Le twist est que le film est tourné entièrement à la première personne. La caméra nous mettra dans la peau d’Elwood dans un premier temps, puis parfois dans celle de Turner dans la deuxième partie du film. Un procédé qui désarçonne au début, notamment dans les premières minutes. On y suit l’enfance en accéléré d’Elwood : ses premiers amours, son quotidien, mais aussi ses premiers rapports avec le Civil Rights Movement lancé par Martin Luther King et ses envies militantes. Mais ce choix de point de vue permet d’entrer dans la peau de ce personnage et surtout de comprendre comment il a construit son identité en prenant comme modèle les proches et figures qui l’entourent. Plus tard, cela illustre directement ce qu’il a vécu, en évitant le piège du sensationnalisme ou du misérabilisme. Les scènes de persécution ne sont pas directement montrées. On vit l’avant et l’après, mais la caméra s’éteint au moment fatidique.

Deux visions opposées
Dans la deuxième partie, RaMell Ross abandonne parfois le point de vue subjectif d’Elwood pour nous mettre dans la conscience de Turner. Il y a aussi plusieurs scènes se déroulant dans le futur où, cette fois, la caméra est en troisième personne, derrière un homme qui se présente comme étant Elwood. Ce dernier, devenu adulte, fait des recherches sur la Nickel Academy et suit l’avancée de l’enquête. Le choix de la première personne illustre donc ces instants où le personnage se remémore son passé. Mais le changement de procédé interroge le spectateur. Pourquoi abandonner ce procédé ? Est-ce dû aux limites que ce dernier impose et qui seraient trop contraignantes ? Non, il y a bien une raison qu’il est impossible d’expliquer sans dévoiler la fin et qu’il est préférable de découvrir par soi-même.
Le fait que l’on suive ces deux personnages nous offre des regards opposés sur cette affaire. Elwood a été élevé par des membres actifs de groupes militants et cherche à lutter contre le système, tandis que Turner, déjà abîmé par le système, est résigné, suivant le mouvement sans faire de vagues. Deux visions qui seront constamment mises à mal par les atrocités de la Nickel Academy. Peinture de l’Amérique raciste, Nickel Boys remet perpétuellement en question nos convictions. Est-il possible de se battre contre un système qui semble entièrement construit contre nous ? Pouvons-nous changer quelque chose à notre petite échelle ?

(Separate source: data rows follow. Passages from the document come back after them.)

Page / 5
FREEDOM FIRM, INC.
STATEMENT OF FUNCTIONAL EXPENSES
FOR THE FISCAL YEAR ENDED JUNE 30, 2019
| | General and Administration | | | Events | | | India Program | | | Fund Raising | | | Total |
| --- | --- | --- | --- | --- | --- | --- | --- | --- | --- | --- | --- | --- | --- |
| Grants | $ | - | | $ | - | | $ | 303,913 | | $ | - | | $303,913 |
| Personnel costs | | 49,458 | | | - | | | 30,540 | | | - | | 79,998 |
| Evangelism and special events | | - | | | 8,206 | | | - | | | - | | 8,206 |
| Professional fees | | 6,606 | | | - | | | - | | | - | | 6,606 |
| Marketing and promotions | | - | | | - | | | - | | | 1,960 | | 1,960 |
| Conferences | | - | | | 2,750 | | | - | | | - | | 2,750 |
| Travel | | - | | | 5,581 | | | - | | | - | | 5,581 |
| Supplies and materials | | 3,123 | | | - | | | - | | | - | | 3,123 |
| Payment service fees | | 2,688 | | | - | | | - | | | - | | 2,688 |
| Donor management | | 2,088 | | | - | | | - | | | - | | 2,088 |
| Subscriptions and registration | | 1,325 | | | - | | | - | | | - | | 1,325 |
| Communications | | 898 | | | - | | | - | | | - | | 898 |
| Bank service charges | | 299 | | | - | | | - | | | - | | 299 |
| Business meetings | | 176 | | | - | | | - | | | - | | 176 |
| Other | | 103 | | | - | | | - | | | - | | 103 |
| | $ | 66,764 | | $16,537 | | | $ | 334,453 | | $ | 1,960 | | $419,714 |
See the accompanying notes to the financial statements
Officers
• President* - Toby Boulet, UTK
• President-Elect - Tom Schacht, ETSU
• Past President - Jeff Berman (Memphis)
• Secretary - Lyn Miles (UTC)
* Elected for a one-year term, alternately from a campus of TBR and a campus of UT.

Un film abandonné par Amazon ?
On regrette tout de même la durée du film (2h20) avec notamment plusieurs scènes au sens beaucoup trop cryptique. Par instants, RaMell Ross introduit des extraits de l’histoire de l’Amérique, et notamment de la conquête spatiale avec l’alunissage en 1969. Même si l’intention se comprend (vouloir montrer que les atrocités de la Nickel Academy se déroulent en marge de la grande Histoire, comme cachées), cela a comme conséquence de perdre le spectateur. Pour un film qui a déjà tant à dire et à illustrer, c’est dommage.
Malgré ses défauts et son aspect très « cinéma d’auteur à concept », il est difficile de comprendre pourquoi Nickel Boys a été complètement oublié de la campagne de communication de Prime Video. Le long-métrage a pourtant reçu le Golden Globe du meilleur film dramatique et a été nommé aux Oscars du meilleur scénario adapté et du meilleur film. Mais ce n’est pas la première fois que cela arrive. Déjà en 2024, American Fiction (film ayant reçu un BAFTA, un Oscar et le prix du public au festival de Toronto) était sorti dans le plus grand des silences en France sur la plateforme de SVOD. C’est toujours douloureux et incompréhensible de voir des projets aussi forts et importants jetés comme cela. On en vient à se demander si le cinéma et la fiction les intéressent réellement.
Le film est actuellement disponible sur Prime Video.